The missing correlation of AN-score with BMI may be explained by the fact that most dialysis patients are suffering from long existing neuropathic changes, while on the other hand during dialysis therapy loss of appetite, malnutrition and reduced general condition are increasing. Thus, potential influences of BMI on AN-score may change with time and possible correlation may disappear.
In some studies height was correlated with severity of AN and attributed to increasing length of nerve fibers with greater body height. Other authors, however, could not find such an association in a population study, and are in accordance with our results [17, 18]. Age and AN-score are positively correlated, as shown in Fig. 3b. Statistical significance, however, was narrowly lost when analyzing both control group and dialysis patient group separately (Fig. 3c and d).
It is well known that chronic inflammation is enhanced in chronic kidney disease and especially in dialysis patients [19,20,21,22]. This could be confirmed in our study and we additionally found a positive correlation with AN-score. To what extent this association of CRP and AN-score is due to inflammation, vascular changes or mediators of other pathways can not be answered by our study.
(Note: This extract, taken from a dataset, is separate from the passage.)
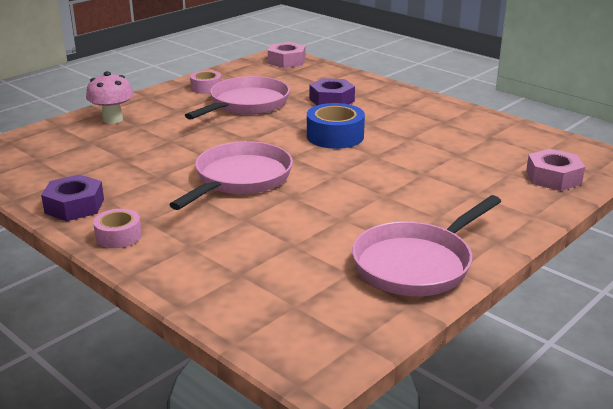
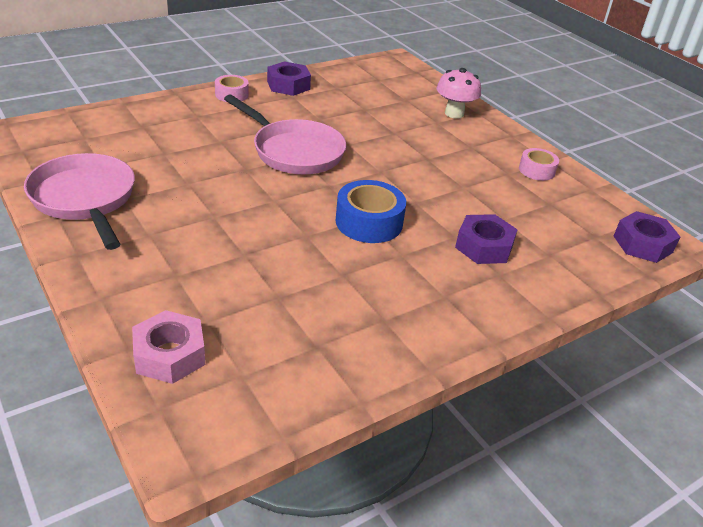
camera: 100 degrees right, 10 degrees up
(246, 104) = (480, 186): pink pan -> none
(286, 61) = (642, 244): pink nut -> purple nut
A limitation of our study might be, that in dialysis patients the anuric state may impact the subdomain “bladder”. As anuria was present in only 14% of dialysis patients and due to the fact that there was still diuresis of more than 500 ml in 55% and more than 1000 ml in 31% of the dialysis patients, we think this is in total acceptable. Also the AN-score for bladder is weighted only with a factor of 0.33. Moreover the self assessment test was done before starting of the daily dialysis treatment. The questionaire includes time-dependency of dry eye problems and of sweating in general (have you recognized an increased frequency of dry eyes or mouth in the past?). This would detect developing of polyneuropathic symptoms in time course. Nevertheless there could be effects of actual hydration and dry weight changes, however, more likely in orthostatic and vasomotor problems. This should be taken into account but remains a difficulty in most studies in dialysis patients. Generally also antihypertensive treatment may influence changes in these domains.
Future cross sectional and longitudinal studies with higher case numbers might help to use results from the COMPASS 31 tool for better detection of autonomic neuropathic changes in the variety of affected organ systems.